## BRANO ESTRATTO
********************

La globalizzazione – è bene sottolinearlo ancora una volta – non è, come molti hanno creduto inizialmente, un processo esclusivamente economico, dal momento che investe la dimensione culturale con profonde conseguenze sociali e politiche: si  tratta di un processo che investe radicalmente la sfera dei valori condivisi, dei significati e dei simboli che consentono la sopravvivenza di un sistema sociale storicamente determinato, attraverso la coesione, la fiducia e la cooperazione degli attori che lo costituiscono.

Riconosciuto il diritto al relativismo delle culture e dei valori, siamo forse arrivati ad un punto di crisi –  di attraversamento dell’abisso – in cui diventa di fondamentale importanza proprio il tentativo di trascendere il relativismo stesso (comunque nel rispetto della diversità culturale), servendosi di una comunicazione etica, realmente orientata verso l’intesa e lo scambio di valore.

********************

## DATI MOSTRATI
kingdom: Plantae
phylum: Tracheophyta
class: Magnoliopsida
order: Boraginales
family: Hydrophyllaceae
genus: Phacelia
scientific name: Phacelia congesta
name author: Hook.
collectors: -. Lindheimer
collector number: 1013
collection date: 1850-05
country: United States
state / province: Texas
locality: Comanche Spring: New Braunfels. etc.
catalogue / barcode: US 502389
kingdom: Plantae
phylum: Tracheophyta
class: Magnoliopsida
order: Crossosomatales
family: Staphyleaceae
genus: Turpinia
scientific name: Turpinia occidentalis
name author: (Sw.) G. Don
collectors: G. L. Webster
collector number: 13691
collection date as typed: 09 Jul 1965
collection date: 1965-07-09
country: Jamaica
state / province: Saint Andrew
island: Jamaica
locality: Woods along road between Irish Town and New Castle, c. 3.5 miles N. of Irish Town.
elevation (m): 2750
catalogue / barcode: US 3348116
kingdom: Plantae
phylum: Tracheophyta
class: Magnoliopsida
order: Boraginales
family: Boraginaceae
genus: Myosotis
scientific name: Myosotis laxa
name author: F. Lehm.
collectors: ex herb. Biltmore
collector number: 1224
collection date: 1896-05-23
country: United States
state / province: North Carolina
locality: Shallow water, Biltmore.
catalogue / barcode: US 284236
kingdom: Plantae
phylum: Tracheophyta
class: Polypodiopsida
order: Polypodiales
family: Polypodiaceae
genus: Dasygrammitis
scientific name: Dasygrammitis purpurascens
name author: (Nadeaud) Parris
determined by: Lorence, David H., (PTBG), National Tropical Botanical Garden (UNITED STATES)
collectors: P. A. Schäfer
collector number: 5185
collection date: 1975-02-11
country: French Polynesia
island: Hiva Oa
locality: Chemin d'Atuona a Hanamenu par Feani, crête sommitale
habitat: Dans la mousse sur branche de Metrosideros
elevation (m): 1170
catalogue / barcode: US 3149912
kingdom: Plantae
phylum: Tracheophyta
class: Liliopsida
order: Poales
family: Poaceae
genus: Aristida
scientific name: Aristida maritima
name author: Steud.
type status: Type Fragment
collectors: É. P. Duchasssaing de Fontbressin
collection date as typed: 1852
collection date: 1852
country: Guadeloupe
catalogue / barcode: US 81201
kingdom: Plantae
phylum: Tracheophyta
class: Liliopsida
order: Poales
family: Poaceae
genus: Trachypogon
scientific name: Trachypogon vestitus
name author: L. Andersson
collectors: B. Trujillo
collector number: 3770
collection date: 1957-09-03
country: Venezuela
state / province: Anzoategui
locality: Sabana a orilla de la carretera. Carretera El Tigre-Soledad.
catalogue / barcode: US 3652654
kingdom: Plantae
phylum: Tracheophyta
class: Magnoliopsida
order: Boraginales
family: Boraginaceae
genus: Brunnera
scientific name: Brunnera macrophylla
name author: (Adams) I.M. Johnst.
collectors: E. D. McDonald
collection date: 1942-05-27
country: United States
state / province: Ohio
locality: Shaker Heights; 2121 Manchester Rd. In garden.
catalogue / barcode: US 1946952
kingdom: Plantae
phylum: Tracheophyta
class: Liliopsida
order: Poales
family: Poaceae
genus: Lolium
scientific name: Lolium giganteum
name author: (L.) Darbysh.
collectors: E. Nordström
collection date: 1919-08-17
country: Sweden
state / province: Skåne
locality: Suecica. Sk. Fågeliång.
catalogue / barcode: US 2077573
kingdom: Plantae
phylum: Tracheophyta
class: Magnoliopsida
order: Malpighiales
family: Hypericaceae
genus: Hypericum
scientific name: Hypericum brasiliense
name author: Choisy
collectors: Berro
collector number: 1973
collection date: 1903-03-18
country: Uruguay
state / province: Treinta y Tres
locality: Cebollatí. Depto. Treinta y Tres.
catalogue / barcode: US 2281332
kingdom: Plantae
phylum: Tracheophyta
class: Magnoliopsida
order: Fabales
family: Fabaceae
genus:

********************

## COSA FARE
Traduci in inglese questa frase del brano sulla globalizzazione: "Riconosciuto il diritto al relativismo delle culture e dei valori, siamo forse arrivati ad un punto di crisi – di attraversamento dell'abisso – in cui diventa di fondamentale importanza proprio il tentativo di trascendere il relativismo stesso (comunque nel rispetto della diversità culturale), servendosi di una comunicazione etica, realmente orientata verso l'intesa e lo scambio di valore."

## SOLUZIONE
Once the right to the relativism of cultures and values has been recognized, we have perhaps reached a point of crisis – of crossing the abyss – in which the very attempt to transcend relativism itself (while still respecting cultural diversity) becomes fundamentally important, by making use of an ethical communication that is genuinely oriented toward mutual understanding and the exchange of value.